Another successful semester concludes with Project Cities Student Showcase
Our Fall 2019 semester boasted a robust mix of 7 projects with nine classes of Arizona State University students. The Project Cities (PC) program connects students and faculty from the university with Arizona municipalities to collaborate on developing potential solutions to local sustainability challenges the communities face. This semester, students partnered with three communities: the City of Glendale, City of Peoria, and Town of Clarkdale on seven projects with the help of 150 students across 10 classes.
This semester’s showcase featured the following projects:
City of Peoria
Water Conservation and Drought Contingency Planning with Majia Nadesan’s COM 414/CMN 598: Crisis Communication class. Students researched and developed messaging for the City to promote water conservation and educate its residents about water scarcity issues.
Communitywide Placemaking Study with Gregory Broberg’s JUS 305: Principles of Justice Studies class. A multi-layer public opinion survey of residents, employees, elected officials, schools, and businesses was conducted to identify which placemaking activities would be most valued by community members. The findings were then used to inform students’ proposals for which activities the City should pursue.
Transit Circulator Best Practices with Bailey Borman’s course, CPP 201: The Next Generation Service Corps’ Community Impact Lab. This course required students to use the Design Thinking model to research best practices for the City’s Peoria-on-the-go (POGO) transit circulator and propose solutions for increasing youth ridership.
Smart City Technology Feasibility Study with Nalini Chhetri’s class SOS 498/598: Urban Sustainability Best Practices class and Pat Phelan & Mike Wiles's’ BUS 593/ SEC 598/ FSE 598/ SOS 594: Interdisciplinary Applied Learning Lab. 20 undergraduate and graduate students worked together to generate an inventory of smart city technologies currently utilized by the City, and to identify future areas of growth, where new technologies can be implemented. SWOT analyses were provided for several buckets of smart cities technology, and students presented both short- and long-term recommendations.

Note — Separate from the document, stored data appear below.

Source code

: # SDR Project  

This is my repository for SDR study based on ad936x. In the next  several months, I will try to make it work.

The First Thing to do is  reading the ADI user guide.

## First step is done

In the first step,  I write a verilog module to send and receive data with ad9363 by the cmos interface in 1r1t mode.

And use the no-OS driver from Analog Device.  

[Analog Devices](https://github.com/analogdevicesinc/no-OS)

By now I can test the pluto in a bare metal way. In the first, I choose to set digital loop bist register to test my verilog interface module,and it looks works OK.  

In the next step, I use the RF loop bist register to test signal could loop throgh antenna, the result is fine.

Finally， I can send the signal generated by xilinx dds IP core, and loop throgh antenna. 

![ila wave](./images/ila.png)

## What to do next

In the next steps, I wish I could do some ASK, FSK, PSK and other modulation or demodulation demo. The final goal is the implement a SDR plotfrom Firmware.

Skunk Creek Recreation Corridor Plan with Joshua Loughman’s FSE 104: EPICS Gold course. The students developed feasible and implementable concepts to activate an under-used corridor, and transform it into a recreation-oriented walkability corridor that ties in placemaking elements that highlight the City’s history and culture.
City of Glendale
Recycling Program Enhancement Study with Al Brown’s ERM 532: Sustainable Solid Waste Management course. In an effort to adapt to changes in the recycling commodities market, 26 students reviewed the city’s current recycling program and proposed recommended changes, as well as social and monetary cost impacts of those recommendations.
City of Clarkdale
Downtown Business Revitalization Plan with Deborah Salon’s PUP 642: Urban and Regional Economics, and Malcolm Goggin’s PAF 509: Public Affairs Capstone. Students in both courses focused developing strategies to revitalize and unify Clarkdale’s historic Central Business Area. Capstone students Hannah and Neelam identified strategies to bolster historic preservation efforts and creative funding strategies. The planning student group produced a series of several conceptual recommendations for new community engagement and activation opportunities.